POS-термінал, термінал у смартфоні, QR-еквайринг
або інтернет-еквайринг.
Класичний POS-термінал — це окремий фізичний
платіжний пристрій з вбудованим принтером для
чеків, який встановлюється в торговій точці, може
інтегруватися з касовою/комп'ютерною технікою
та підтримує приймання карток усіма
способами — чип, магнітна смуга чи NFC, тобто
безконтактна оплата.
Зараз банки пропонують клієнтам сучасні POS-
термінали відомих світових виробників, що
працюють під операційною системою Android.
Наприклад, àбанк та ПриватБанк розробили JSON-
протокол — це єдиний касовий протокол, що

########

把所有条目里的“смартфоні”换成“планшеті”，其他内容一字不动，照原样重写一遍。

POS-термінал, термінал у планшеті, QR-еквайринг
або інтернет-еквайринг.
Класичний POS-термінал — це окремий фізичний
платіжний пристрій з вбудованим принтером для
чеків, який встановлюється в торговій точці, може
інтегруватися з касовою/комп'ютерною технікою
та підтримує приймання карток усіма
способами — чип, магнітна смуга чи NFC, тобто
безконтактна оплата.
Зараз банки пропонують клієнтам сучасні POS-
термінали відомих світових виробників, що
працюють під операційною системою Android.
Наприклад, àбанк та ПриватБанк розробили JSON-
протокол — це єдиний касовий протокол, що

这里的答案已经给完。